#### [The task]
Beginning at the top of the material, repeat each line exactly, and stop once the line with "ujar Hudri." has been written.

(Exercise data Opens)

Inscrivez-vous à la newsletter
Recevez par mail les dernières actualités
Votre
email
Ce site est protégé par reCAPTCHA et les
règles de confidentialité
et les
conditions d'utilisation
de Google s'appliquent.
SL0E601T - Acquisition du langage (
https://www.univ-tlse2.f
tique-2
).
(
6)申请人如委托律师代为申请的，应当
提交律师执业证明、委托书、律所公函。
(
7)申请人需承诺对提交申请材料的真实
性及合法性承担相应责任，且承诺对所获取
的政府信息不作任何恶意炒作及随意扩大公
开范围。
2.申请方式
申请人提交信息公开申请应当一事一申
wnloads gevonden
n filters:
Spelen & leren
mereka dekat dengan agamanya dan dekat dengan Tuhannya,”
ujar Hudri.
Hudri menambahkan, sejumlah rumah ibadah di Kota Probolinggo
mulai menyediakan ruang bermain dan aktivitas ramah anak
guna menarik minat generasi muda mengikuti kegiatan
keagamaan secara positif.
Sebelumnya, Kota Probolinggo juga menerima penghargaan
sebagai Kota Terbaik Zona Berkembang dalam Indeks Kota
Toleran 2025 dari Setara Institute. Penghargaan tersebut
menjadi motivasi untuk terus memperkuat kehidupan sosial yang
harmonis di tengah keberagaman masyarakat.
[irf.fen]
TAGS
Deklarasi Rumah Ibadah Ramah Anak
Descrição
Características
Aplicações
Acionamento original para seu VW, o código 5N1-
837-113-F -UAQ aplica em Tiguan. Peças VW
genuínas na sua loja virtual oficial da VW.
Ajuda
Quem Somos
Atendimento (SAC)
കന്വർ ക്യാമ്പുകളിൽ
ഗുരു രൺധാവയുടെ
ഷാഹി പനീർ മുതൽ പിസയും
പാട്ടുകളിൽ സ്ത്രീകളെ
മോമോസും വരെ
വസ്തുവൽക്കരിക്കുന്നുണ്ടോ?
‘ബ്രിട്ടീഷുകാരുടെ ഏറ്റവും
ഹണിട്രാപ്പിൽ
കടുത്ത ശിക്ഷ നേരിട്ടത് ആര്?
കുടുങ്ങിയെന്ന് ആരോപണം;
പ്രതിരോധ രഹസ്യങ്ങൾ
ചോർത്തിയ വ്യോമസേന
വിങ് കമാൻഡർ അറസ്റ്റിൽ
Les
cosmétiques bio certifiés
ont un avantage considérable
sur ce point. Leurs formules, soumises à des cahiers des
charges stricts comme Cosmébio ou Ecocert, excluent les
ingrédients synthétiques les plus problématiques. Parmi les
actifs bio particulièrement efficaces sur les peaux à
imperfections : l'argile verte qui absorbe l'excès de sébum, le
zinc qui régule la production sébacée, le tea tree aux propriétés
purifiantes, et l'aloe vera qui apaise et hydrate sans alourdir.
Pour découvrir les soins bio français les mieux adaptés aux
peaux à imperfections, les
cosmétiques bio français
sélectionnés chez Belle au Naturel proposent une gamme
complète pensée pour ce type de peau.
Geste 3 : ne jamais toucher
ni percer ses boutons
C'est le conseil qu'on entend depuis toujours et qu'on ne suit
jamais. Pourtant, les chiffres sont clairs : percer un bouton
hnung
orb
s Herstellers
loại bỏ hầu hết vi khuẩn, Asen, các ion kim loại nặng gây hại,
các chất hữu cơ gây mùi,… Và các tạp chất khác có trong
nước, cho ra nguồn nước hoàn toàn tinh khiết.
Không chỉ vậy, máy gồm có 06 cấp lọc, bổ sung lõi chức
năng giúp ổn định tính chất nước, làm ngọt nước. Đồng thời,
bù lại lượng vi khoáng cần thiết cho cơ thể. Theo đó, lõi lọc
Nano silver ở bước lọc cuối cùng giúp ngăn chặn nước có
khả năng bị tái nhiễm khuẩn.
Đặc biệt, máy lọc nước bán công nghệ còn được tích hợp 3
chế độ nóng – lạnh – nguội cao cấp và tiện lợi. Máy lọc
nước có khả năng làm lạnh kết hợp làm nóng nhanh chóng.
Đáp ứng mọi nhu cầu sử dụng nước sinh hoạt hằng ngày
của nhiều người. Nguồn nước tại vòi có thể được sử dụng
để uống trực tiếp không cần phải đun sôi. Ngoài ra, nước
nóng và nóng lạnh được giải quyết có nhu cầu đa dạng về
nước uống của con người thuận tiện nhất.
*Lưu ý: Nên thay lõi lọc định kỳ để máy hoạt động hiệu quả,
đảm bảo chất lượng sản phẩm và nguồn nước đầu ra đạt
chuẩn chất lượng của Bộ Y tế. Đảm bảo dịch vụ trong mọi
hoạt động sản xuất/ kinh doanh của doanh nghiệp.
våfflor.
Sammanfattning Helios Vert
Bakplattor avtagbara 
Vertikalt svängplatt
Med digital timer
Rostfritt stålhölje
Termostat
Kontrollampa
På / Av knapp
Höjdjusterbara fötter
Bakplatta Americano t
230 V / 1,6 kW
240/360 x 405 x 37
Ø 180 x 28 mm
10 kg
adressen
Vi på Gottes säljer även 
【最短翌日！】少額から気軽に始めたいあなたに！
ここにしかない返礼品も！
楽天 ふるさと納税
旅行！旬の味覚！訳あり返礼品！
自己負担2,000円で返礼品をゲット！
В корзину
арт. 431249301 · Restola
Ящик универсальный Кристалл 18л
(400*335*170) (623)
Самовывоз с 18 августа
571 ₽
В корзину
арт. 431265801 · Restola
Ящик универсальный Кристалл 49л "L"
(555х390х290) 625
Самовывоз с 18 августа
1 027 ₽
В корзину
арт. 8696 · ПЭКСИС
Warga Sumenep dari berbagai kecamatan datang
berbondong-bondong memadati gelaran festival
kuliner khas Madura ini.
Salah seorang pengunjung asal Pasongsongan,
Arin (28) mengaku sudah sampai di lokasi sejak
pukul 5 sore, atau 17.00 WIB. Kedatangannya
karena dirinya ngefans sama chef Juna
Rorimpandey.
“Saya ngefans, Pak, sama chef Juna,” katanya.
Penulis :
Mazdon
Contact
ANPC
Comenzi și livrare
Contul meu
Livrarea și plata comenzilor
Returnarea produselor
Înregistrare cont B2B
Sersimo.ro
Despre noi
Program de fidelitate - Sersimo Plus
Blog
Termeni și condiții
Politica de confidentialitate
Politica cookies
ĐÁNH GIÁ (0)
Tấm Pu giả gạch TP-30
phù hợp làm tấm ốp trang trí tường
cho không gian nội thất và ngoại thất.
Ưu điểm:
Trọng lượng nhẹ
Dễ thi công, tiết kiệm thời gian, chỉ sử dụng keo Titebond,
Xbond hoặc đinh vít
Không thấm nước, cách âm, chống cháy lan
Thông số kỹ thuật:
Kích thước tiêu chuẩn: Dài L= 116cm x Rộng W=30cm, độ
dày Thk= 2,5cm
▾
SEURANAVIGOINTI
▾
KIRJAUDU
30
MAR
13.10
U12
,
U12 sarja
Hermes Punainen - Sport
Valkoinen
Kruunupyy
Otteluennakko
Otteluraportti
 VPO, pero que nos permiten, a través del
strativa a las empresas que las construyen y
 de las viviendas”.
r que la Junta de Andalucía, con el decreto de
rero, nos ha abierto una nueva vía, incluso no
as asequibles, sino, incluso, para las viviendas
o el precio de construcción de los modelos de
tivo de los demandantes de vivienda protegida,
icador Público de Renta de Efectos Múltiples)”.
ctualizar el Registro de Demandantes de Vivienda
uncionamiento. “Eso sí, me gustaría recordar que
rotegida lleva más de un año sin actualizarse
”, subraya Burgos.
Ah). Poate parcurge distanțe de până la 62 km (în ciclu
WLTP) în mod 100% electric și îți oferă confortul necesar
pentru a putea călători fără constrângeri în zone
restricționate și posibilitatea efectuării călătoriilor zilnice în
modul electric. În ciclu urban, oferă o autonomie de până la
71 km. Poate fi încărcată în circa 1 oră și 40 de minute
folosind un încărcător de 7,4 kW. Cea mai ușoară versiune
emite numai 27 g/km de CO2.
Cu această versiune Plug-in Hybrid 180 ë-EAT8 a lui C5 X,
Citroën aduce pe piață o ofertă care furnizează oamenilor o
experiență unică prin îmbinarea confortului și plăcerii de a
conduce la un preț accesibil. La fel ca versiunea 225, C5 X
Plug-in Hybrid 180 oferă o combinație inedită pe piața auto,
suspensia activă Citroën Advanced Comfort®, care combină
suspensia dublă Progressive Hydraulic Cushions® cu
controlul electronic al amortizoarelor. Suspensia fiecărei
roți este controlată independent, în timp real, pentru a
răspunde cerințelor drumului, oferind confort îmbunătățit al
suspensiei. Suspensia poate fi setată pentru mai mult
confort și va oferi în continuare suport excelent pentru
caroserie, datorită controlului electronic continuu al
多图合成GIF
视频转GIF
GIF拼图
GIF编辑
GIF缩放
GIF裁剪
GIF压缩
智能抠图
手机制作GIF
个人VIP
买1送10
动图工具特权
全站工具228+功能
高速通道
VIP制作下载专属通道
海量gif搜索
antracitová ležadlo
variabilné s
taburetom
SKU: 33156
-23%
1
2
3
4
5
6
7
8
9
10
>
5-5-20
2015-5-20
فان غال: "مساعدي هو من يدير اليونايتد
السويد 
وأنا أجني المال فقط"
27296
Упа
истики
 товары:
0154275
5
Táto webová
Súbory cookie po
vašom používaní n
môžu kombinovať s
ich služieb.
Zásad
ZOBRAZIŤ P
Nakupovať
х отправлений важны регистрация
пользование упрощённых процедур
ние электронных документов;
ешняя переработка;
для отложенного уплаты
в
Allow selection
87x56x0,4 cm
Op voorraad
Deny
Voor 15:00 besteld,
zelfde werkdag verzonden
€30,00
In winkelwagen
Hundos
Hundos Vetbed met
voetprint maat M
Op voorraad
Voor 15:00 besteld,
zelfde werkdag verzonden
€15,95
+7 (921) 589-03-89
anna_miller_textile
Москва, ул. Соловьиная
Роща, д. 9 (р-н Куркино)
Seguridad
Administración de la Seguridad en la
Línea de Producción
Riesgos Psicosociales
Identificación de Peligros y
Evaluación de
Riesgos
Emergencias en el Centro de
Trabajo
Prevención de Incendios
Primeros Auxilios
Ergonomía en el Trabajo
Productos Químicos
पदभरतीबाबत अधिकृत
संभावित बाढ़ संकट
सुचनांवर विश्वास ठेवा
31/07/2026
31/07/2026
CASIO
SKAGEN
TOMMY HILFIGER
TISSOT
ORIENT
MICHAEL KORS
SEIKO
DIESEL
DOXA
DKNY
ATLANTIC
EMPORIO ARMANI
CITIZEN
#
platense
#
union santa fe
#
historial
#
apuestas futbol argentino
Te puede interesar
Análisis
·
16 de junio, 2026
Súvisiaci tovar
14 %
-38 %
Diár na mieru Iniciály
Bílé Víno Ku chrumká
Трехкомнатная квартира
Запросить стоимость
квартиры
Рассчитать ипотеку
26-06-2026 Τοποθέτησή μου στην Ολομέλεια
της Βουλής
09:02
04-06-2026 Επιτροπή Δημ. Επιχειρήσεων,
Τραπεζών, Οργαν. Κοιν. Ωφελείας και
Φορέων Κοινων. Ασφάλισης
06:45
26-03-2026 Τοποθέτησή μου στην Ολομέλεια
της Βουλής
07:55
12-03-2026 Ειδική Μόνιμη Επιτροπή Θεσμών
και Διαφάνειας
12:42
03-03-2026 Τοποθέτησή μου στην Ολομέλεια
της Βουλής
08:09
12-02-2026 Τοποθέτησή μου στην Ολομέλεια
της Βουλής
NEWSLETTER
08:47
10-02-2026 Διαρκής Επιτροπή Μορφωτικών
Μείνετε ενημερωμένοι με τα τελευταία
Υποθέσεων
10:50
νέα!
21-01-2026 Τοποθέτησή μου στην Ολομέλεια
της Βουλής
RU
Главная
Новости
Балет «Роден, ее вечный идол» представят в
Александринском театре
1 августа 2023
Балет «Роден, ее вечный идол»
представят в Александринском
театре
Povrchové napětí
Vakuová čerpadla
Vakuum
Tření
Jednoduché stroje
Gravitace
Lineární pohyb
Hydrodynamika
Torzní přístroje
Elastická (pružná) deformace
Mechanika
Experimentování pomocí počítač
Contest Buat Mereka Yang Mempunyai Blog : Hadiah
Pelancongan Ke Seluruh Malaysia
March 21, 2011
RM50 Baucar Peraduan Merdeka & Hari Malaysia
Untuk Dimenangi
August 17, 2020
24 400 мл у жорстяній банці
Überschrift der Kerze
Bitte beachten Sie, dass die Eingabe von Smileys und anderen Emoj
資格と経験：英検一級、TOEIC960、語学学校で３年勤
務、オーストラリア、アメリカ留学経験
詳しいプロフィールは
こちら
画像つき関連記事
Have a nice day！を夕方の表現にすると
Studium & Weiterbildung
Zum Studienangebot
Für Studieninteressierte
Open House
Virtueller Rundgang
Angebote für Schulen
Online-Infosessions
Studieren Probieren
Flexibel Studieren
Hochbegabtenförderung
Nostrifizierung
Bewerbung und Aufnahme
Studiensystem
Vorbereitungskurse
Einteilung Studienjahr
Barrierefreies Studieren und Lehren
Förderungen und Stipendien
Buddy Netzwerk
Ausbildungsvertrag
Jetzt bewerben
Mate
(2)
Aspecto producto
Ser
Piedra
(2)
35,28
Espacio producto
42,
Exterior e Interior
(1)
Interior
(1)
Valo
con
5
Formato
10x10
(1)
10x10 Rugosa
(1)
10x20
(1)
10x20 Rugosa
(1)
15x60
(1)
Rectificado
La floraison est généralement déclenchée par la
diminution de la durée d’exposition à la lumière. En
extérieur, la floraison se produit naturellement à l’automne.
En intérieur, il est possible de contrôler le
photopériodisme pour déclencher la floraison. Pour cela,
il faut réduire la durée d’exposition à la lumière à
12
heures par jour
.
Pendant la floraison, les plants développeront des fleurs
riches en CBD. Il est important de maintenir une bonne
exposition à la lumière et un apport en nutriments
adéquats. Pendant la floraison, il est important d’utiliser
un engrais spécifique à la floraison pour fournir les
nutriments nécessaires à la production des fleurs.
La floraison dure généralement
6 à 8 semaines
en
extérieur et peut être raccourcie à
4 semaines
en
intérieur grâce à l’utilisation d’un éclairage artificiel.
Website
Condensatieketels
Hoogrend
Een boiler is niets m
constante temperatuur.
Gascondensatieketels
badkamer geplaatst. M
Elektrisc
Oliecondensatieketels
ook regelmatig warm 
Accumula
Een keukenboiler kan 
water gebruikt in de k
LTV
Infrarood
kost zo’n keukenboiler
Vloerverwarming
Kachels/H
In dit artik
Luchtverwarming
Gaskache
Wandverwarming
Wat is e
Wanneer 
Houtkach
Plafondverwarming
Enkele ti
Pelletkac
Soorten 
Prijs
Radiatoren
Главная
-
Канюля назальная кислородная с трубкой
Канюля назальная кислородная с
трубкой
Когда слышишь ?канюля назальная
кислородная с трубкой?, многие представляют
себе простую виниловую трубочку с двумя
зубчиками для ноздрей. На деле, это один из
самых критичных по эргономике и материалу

(Exercise data Closes)

#### [Your response]
Inscrivez-vous à la newsletter
Recevez par mail les dernières actualités
Votre
email
Ce site est protégé par reCAPTCHA et les
règles de confidentialité
et les
conditions d'utilisation
de Google s'appliquent.
SL0E601T - Acquisition du langage (
https://www.univ-tlse2.f
tique-2
).
(
6)申请人如委托律师代为申请的，应当
提交律师执业证明、委托书、律所公函。
(
7)申请人需承诺对提交申请材料的真实
性及合法性承担相应责任，且承诺对所获取
的政府信息不作任何恶意炒作及随意扩大公
开范围。
2.申请方式
申请人提交信息公开申请应当一事一申
wnloads gevonden
n filters:
Spelen & leren
mereka dekat dengan agamanya dan dekat dengan Tuhannya,”
ujar Hudri.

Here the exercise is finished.